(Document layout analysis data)
Content starts

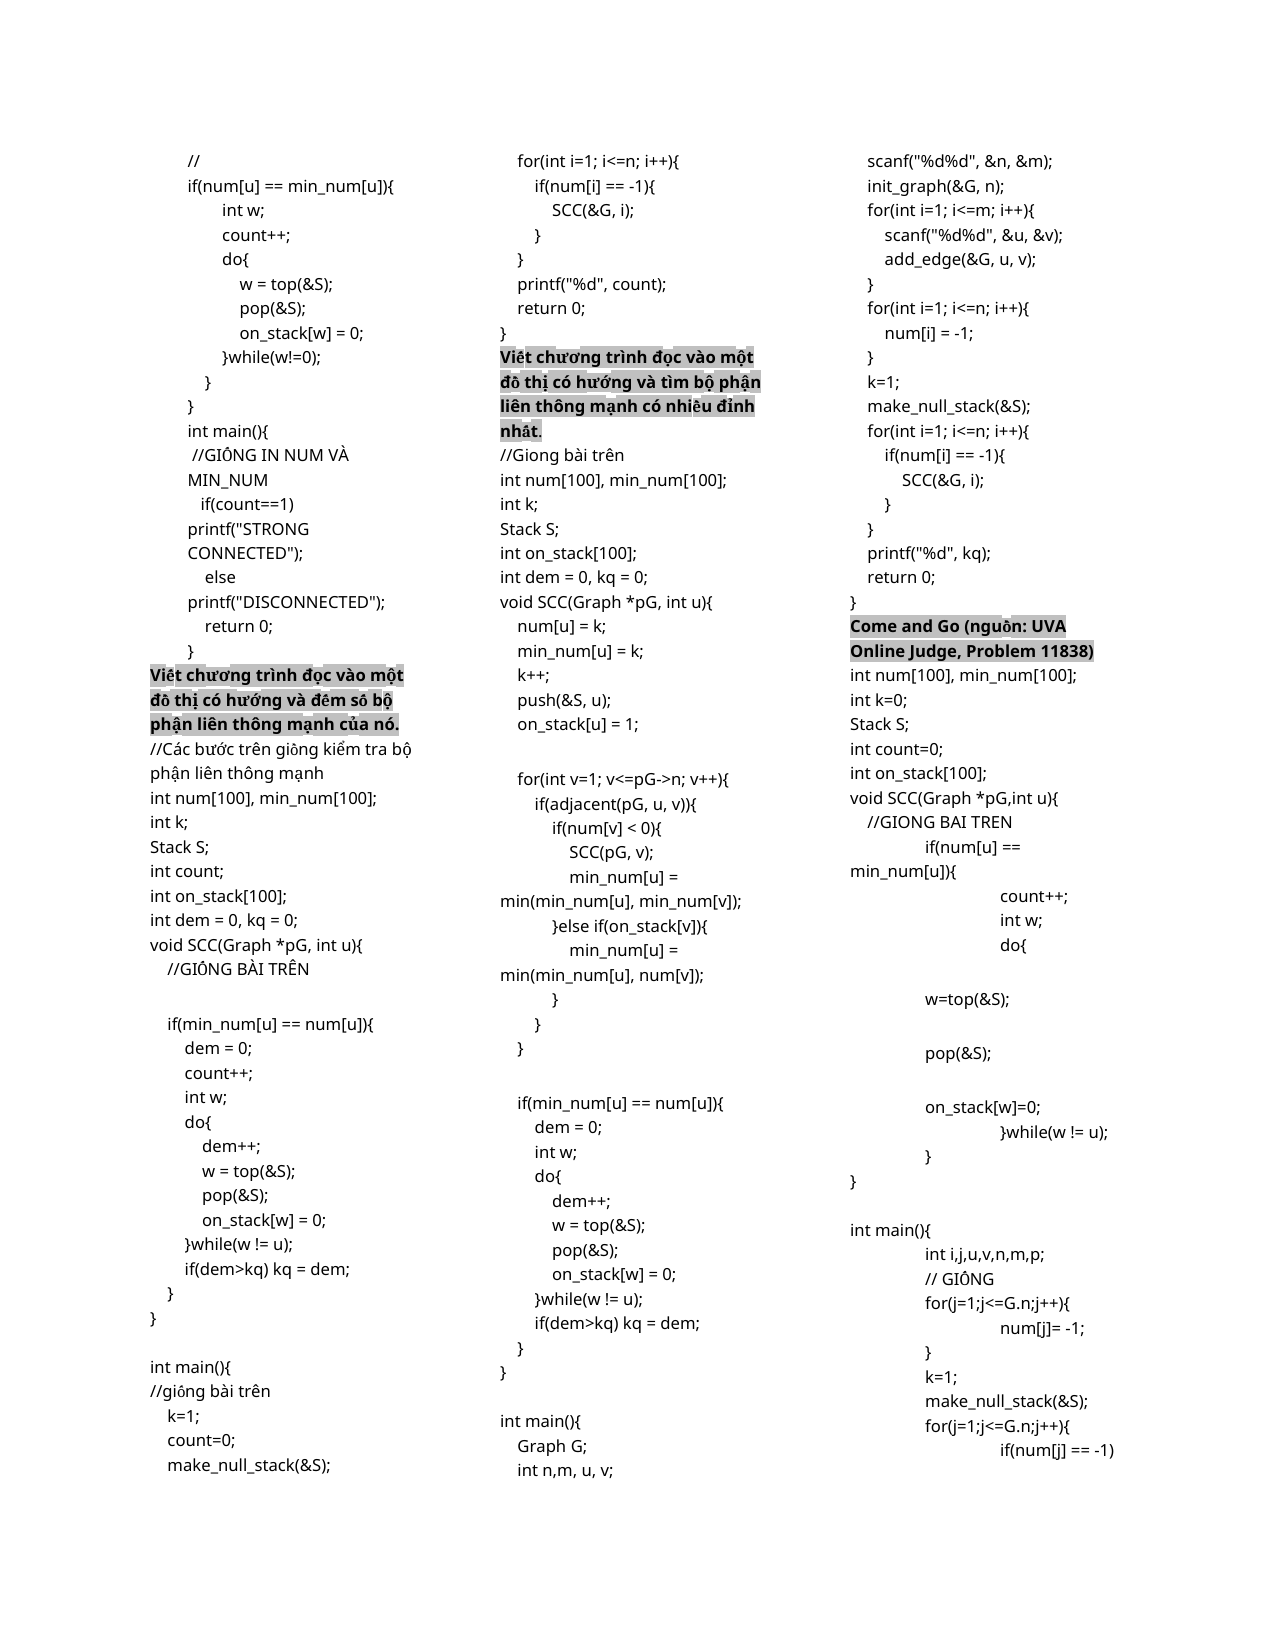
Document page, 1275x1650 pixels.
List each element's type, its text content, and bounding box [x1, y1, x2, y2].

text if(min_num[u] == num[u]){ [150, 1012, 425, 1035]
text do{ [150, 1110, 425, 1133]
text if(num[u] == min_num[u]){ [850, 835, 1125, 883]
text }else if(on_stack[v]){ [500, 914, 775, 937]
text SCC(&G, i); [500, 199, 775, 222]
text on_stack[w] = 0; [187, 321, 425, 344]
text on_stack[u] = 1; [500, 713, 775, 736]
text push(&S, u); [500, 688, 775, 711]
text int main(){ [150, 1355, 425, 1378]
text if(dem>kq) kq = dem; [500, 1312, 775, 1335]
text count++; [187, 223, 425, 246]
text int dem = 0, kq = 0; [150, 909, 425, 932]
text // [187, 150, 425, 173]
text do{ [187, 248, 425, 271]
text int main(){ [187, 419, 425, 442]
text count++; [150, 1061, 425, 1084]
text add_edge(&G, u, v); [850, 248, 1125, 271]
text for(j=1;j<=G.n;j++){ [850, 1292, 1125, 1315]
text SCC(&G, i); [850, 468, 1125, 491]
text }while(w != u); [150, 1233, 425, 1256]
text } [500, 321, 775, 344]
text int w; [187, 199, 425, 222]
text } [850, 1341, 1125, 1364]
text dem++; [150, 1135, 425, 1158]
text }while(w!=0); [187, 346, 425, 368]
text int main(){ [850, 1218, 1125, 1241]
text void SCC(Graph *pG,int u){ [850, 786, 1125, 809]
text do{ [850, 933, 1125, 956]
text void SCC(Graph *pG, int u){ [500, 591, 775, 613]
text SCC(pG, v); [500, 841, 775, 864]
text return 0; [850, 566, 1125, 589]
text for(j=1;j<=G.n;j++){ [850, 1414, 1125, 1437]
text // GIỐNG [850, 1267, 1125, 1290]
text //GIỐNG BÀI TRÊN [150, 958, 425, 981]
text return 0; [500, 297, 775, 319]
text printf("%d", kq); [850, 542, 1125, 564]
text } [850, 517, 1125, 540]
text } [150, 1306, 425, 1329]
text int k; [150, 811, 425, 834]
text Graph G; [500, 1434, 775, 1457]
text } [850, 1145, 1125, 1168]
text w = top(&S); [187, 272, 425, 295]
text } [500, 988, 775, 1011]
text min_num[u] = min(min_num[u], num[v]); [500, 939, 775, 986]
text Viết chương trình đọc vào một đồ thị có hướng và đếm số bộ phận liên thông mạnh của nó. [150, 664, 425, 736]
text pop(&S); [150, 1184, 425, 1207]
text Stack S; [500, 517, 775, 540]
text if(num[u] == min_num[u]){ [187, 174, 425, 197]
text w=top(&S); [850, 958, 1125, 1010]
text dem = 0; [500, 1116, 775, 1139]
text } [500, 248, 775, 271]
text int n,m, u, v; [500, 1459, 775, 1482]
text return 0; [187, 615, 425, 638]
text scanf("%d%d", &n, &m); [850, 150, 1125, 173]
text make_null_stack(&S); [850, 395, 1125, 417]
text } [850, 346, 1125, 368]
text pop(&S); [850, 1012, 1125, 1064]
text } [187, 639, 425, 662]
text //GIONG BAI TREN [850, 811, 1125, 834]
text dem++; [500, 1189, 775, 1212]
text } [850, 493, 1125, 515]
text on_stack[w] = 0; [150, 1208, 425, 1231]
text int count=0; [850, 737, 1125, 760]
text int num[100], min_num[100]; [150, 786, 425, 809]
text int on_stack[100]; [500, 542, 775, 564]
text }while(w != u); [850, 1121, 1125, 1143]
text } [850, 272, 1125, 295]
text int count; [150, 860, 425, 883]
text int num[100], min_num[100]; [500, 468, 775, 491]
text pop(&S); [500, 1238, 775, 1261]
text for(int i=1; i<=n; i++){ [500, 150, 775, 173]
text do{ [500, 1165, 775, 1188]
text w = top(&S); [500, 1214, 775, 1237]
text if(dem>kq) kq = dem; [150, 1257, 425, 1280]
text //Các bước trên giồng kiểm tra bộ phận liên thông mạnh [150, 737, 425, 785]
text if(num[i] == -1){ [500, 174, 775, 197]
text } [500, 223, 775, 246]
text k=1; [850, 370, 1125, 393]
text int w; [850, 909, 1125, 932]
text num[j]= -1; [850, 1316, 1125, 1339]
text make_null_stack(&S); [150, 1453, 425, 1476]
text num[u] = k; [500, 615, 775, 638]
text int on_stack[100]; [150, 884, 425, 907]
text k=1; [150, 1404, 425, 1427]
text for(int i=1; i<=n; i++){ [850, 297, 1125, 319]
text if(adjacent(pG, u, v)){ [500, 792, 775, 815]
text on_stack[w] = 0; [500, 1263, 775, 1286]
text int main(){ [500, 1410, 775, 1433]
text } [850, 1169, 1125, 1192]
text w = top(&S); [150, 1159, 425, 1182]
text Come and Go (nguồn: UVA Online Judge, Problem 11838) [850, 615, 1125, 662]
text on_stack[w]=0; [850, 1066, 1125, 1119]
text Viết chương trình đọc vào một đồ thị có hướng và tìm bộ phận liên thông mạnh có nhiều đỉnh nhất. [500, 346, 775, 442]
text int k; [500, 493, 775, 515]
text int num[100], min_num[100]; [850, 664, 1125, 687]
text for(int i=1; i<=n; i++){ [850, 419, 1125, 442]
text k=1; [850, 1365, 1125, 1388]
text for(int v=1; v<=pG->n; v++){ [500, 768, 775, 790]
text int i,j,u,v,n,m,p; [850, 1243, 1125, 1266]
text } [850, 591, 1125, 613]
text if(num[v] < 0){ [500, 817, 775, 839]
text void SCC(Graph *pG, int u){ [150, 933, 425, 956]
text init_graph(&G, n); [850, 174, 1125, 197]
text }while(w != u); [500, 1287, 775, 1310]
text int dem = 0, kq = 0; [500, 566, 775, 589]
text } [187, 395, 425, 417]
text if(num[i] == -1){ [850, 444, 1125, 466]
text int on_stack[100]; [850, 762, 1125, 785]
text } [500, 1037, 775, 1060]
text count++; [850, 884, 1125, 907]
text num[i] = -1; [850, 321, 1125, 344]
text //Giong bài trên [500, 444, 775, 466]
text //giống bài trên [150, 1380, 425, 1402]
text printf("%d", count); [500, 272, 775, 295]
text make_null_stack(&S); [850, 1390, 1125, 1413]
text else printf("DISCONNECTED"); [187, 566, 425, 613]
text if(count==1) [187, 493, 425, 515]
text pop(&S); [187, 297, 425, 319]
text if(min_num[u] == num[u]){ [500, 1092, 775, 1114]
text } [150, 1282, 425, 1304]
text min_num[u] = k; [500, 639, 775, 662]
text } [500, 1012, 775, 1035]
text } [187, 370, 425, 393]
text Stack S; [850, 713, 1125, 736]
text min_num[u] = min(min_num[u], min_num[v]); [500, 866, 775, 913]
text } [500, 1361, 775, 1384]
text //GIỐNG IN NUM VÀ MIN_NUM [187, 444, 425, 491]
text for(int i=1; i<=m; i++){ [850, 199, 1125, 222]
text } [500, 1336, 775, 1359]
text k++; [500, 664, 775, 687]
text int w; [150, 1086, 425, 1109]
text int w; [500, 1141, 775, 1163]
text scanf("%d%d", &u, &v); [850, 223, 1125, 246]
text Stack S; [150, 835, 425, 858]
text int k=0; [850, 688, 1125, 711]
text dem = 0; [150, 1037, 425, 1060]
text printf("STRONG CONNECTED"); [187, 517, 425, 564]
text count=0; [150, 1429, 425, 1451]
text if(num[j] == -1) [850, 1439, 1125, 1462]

Content ends

PROBLEM TO WORK ON — Whenever a line in the records contains the word "liên", copy that line.

RESPONSE AREA —
text Viết chương trình đọc vào một đồ thị có hướng và đếm số bộ phận liên thông mạnh của nó. [150, 664, 425, 736]
text //Các bước trên giồng kiểm tra bộ phận liên thông mạnh [150, 737, 425, 785]
text Viết chương trình đọc vào một đồ thị có hướng và tìm bộ phận liên thông mạnh có nhiều đỉnh nhất. [500, 346, 775, 442]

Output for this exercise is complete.